U.S. concerned about treatment of detained activists in Egypt
US State Department spokesperson Jen Psaki - AFP/Paul J. Richards
By AHMED SULTAN

CAIRO: The U.S. Department of State expressed its concern over the treatment of detained political activists in Egypt in a statement on Tuesday.

“We are deeply concerned about reports that detained political activists Ahmed Maher, Ahmed Douma, and Mohamed Adel were abused and beaten by security forces prior to yesterday’s court session in Egypt,” said Jen Psaki, U.S. Department of State spokesperson.

Psaki said the U.S. is looking to the Egyptian government to ensure the safety of all those arrested or detained, and that they are afforded “due process and fair and transparent trials and that the law is applied equitably and free of political bias.”

“We have seen reports that the government of Egypt plans to conduct an investigation into this incident, and we urge that the investigation be thorough and transparent,” she said.

On Monday, Douma, Maher and Adel claimed in an appeal hearing that they were beaten by security officials en route to their court session, and told the judges that they would forfeit the court session if the incident was not investigated, Youm7 reported.

The activists also began a hunger strike to protest the abuse, Youm7 reported.

The activists were sentenced to three years in prison for violating a protest law and assaulting Abdeen Misdemeanor’s Court security. Their next appeal hearing is April 4.

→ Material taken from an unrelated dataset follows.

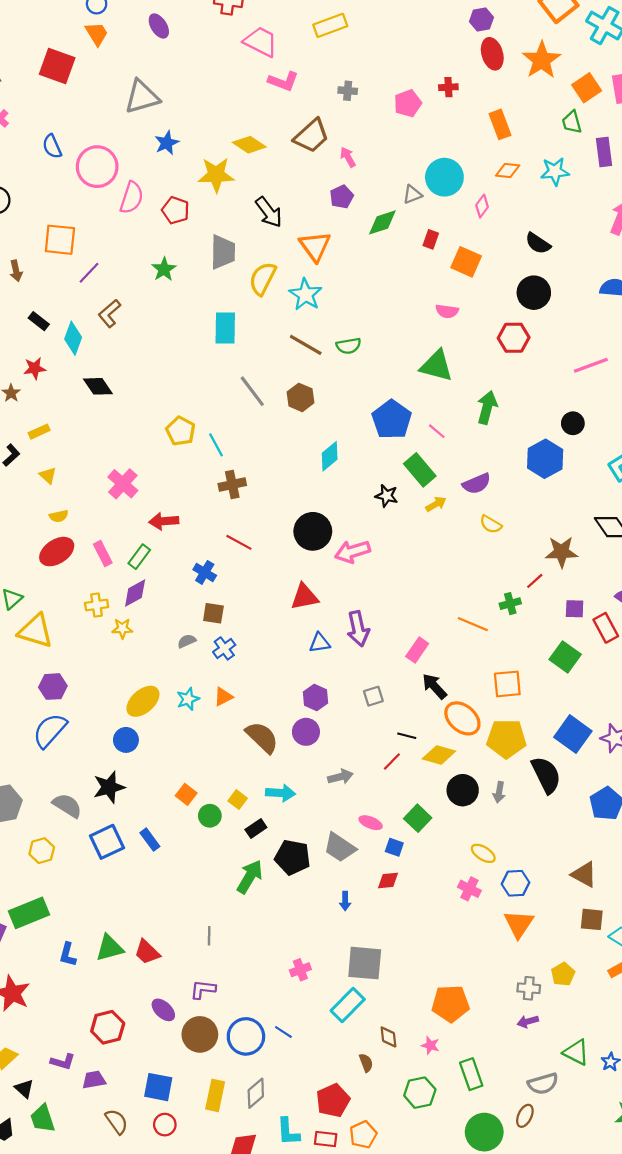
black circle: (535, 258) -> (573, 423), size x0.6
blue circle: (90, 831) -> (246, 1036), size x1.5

A number of political parties and movements including the Strong Egypt Party, Dostour Party, and the 6th of April Youth Movement condemned the violence used against the detained activists.

The Dostour Party said in a press release that it condemns the violence, and said that party lawyers witnessed the incident and are asking authorities to repeal the protest law.

The party also stressed the right to peaceful demonstrations and described the protest law as an “improper law for people who have demonstrated for their dignity.”